Wednesday, May 21, 2008

Snake Oil Execs Go To DC

It looks like the oil executives were up to their old tricks today in front of Senators in DC.

They all look like a bunch of schmucks sitting there, except it is we who are the schmucks paying the ridiculously high prices for gasoline for our cars and oil to heat our homes.

They all raised their right hand and swore to tell the truth - hah. Some truth they told, saying it was supply versus demand that was causing the high prices. Senator Patrick Leahy didn't believe it saying "there’s “a disconnect” between normal supply and demand and the skyrocketing price of oil — surpassing $130 a barrel even as the oil leaders testified — that the industry has yet to explain."

If only they could be forced to lower their prices. As a boycotter, I think that is the only way to make an impact - Exxon/Mobil and Shell should be at the top of everyone's boycott list. They are the industry leaders and, by far, the worst of the bunch.

J. Stephen Simon, executive vice president of Exxon Mobil Corp was asked by Senator Leahy what his total compensation was at Exxon, a company that made $40 billion last year. Simon replied it was $12.5 million annually. So, he shouldn't have any problems paying $4.00 a gallon, if he has to pay anything at all for gasoline.

I was glad to see that the Senators didn't believe what these greedy men said. The guy from ConocoPhillips said he didn’t recall his total compensation!! That I found extremely hard to believe. Most people know exactly what they make and when your salary is in the millions, there's the status symbol that goes along with it - he knows exactly what he makes.

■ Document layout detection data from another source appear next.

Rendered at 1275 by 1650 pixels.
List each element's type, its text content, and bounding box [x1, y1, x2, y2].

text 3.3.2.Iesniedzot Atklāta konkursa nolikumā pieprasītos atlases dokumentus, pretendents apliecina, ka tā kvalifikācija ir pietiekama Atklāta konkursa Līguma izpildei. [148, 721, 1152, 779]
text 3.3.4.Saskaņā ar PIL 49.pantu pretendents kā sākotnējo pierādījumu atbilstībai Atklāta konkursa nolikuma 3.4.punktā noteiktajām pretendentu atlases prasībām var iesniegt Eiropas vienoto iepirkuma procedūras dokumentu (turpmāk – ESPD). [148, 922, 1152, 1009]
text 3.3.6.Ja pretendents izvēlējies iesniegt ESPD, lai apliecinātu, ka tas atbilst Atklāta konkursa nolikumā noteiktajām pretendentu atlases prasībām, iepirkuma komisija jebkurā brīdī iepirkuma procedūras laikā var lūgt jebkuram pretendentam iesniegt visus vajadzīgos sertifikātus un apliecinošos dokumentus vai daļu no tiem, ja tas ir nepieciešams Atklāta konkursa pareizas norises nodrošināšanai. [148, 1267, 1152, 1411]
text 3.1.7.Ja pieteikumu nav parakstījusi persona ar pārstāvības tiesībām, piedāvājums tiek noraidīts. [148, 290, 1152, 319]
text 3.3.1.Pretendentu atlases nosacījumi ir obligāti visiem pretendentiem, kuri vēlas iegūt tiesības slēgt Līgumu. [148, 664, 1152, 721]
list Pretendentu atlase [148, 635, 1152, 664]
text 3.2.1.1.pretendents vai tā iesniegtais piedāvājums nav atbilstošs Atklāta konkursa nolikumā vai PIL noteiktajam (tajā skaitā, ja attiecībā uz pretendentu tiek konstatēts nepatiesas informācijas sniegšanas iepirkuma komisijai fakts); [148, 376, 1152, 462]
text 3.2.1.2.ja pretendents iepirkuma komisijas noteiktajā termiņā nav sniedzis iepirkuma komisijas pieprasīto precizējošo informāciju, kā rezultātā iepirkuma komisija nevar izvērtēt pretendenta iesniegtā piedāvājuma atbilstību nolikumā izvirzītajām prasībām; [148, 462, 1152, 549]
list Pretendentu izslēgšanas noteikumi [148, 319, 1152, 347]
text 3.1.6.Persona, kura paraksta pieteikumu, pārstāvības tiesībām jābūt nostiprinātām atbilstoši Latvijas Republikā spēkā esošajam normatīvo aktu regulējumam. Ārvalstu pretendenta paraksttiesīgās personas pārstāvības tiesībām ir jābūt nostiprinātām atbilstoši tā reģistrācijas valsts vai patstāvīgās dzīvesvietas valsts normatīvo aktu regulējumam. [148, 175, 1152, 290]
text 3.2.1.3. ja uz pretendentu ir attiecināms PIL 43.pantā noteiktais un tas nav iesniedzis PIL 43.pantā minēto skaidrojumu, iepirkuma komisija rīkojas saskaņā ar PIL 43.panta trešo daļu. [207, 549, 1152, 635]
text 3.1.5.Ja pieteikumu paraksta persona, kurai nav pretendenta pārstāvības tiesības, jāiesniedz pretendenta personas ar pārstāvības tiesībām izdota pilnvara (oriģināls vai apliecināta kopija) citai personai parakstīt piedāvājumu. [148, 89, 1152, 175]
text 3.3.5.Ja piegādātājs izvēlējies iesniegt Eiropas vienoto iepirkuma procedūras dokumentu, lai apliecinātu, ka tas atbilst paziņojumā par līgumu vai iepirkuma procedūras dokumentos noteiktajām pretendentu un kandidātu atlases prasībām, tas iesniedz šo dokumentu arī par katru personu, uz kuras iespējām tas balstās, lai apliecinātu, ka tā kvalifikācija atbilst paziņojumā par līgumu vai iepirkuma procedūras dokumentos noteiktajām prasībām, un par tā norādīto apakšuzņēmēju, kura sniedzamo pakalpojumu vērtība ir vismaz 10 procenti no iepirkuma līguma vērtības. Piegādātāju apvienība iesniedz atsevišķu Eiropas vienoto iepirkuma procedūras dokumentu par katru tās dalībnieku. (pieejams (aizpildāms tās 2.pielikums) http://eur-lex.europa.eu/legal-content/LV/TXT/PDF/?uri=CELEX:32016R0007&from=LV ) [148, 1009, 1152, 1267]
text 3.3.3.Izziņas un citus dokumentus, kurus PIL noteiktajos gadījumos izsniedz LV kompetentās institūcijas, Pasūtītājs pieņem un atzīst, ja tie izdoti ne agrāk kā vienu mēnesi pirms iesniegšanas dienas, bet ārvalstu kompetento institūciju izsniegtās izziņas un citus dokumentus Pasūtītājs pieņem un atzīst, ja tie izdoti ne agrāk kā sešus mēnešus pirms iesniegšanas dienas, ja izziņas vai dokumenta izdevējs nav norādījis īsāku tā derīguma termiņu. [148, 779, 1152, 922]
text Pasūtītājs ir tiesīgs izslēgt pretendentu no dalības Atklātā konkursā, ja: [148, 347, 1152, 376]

Sen. Arlen Specter, R-Pa., said Exxon’s annual profits increased from $11.5 billion to $40.6 billion in the past five years and there was no explanation for “why profits have gone up so high when the consumer is suffering so much.”

The five companies earned $36 billion in the first quarter of this year. Think about that. You need over 999 million to make just one billion.

The executives, appearing under oath before the Senate Judiciary Committee, said they know high prices are hurting people, but they said the cause is not company profits but global supply and demand.

They sought to use their appearance before Congress to argue against new taxes on their industry.

“I urge you to resist these punitive policies,” said Hofmeister, president of Shell Oil. Wah, wah, wah, even under oath, he couldn't be urged to tell the truth.

Senate Democrats recently announced an energy package that would tax “windfall” profits of the five companies. That might have public appeal, Lowe (ConocoPhillips exec vice president) told the senators, but oil companies should not be viewed as “a scapegoat” for high prices. Sure they should! Who else could it be?

That was not what many senators wanted to hear.

You have “just a litany of complaints that you’re all just hapless victims of a system,” Sen. Dianne Feinstein, D-Calif., told the executives. “Yet you rack up record profits ... quarter after quarter after quarter.”

“I’m sorry to sound like a victim. I don’t feel like a victim at all,” replied Robertson of Chevron, saying that he was proud of his company’s investments in future supply.

What a bunch of greedy bastards.They're probably all Republicans, too.